We wrote something about the Korean popular music scene from Seoul in anno 2000, in the moment when Park Ji-yoon’s “Sung In Shik” (Coming of Age) was playing on every city radio. It struck us then as the catchiest throbbing dance tune of all time. But with lyrics that ought not to be translated, for the sweet willowy innocent young songstress, already popular in that teen mode, had become megastar by makeover into a Bad Girl. We could not get the tune out of our head; even while reflecting upon the moral devastation it was working.
Only a generation before, the juke boxes of Seoul had been loaded with classical, especially strings. We wrote then of Korea as “the land of the Baroque cello.” But time flies.
The pop scenes of Korea, China, & Japan were among the journalistic topics of our fin-de-siècle Far Eastern tour, which included a brief encounter with the Taipei Mandopop sensation, Elva Hsiao, then still living with her mother. She had gone from foreign-student visa issues in some forelorn Vancouver community college to the top of the Hong Kong charts, overnight. Her hit, “Qiangwei” (Rose) was then playing on the pop TV channel in every hotel room down the Western Pacific Rim; & she wove a spell even over us with such passages of Sinitic femme-fatale bilingualism as:
Zhi jue ni shi ge leng jing ai hen shen de ren, do you know —
You don’t know?
Unfortunately we lost our bloc-notes from that journey, so can no longer contrive search terms for several mostly Red Chinese singers, whose minor hits were musically interesting, whose videos were actually in good taste, & who may therefore by now have sunk into oblivion.

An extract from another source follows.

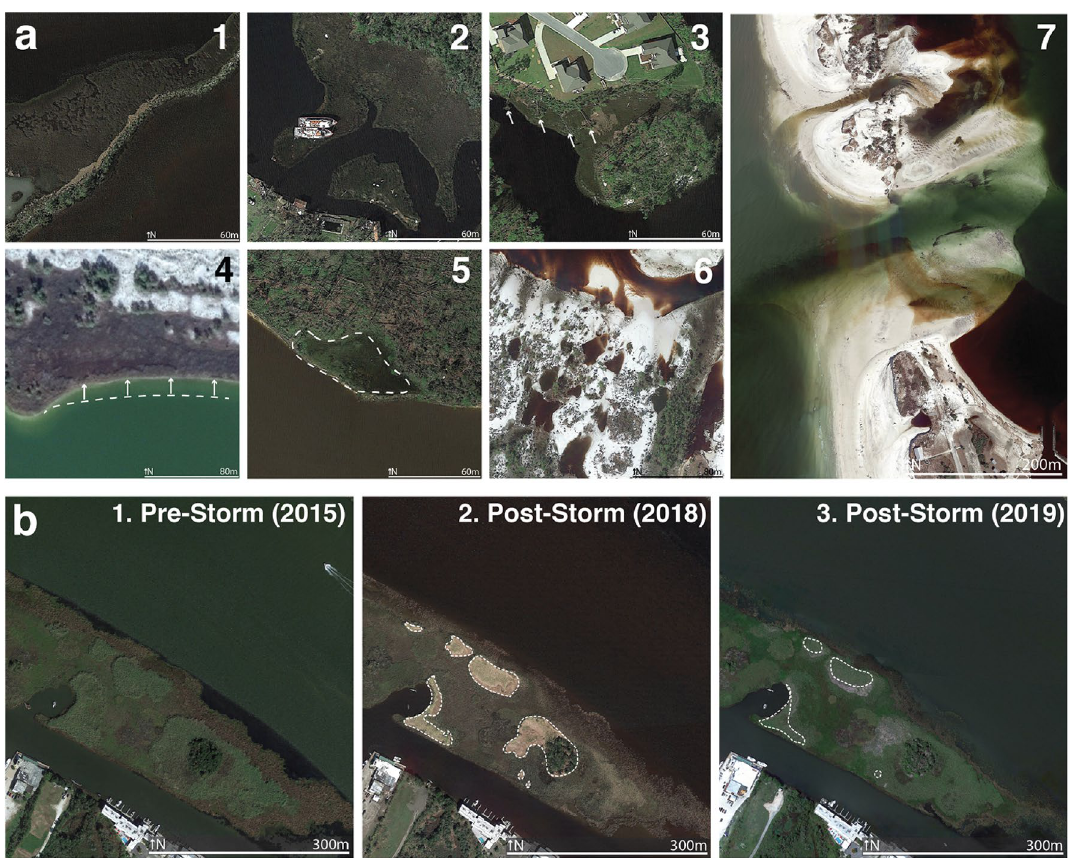
Figure 2. Examples of observed damage and recovery types. (a) Examples of marsh damage from Hurricane Michael include: (1) deposition of vegetation or sediment, (2) man-made debris, (3) fallen trees, (4) lateral erosion, (5) vegetation loss , (6) conversion to open water, and (7) channel cutting/widening. Example locations are indicated in Fig. S1. ( b) Example of (1) pre-storm imagery (16 October 2015); (2) post-storm imagery (12 October 2018) with damaged areas indicated by dashed line; and (3) imagery 6 months after landfall (27 April 2019), with recovered areas indicated by dashed line. Example location indicated in Fig. 5, inset. Aerial imagery from Google Earth Pro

It was fun at the time for a person rather poorly acquainted with Western pop music, to try to make sense of its Asian derivatives. One could see that occidental models provided the opposite of an homogenizing influence, for it was dead easy to distinguish one local style from another, each tending to reinforce the current national stereotype. In general, we noticed that e.g. the Japanese were obsessed with sex, the Koreans were obsessed with love, & the Chinese were not obsessed. (By now perhaps they are all operating in the sex-only zone.)
Park Jae-sung, better known as Psy, the artist of “Gangnam Style,” is a good-heartedly vicious satirist. Gangnam is a neighbourhood in Seoul, equivalent to Rosedale or the Annex in Toronto — where the smug, sophisticated, gliberal people live in their big houses with their muchmoney & pretensions to class. It would seem the whole video was designed as an affront to them, & we shall therefore award it the Gold Reactionary Star. The dance style — riding an imaginary horse with hand twirling lasso — was wonderfully conceived to deliver this affront to an array of background Gangnam symbols, somewhat vulgarized. The video went viral to the grief of the cooler K-pop connoisseurs, who had no intention of sharing their joy with the world. But of course, they are among the targets Psy is mocking.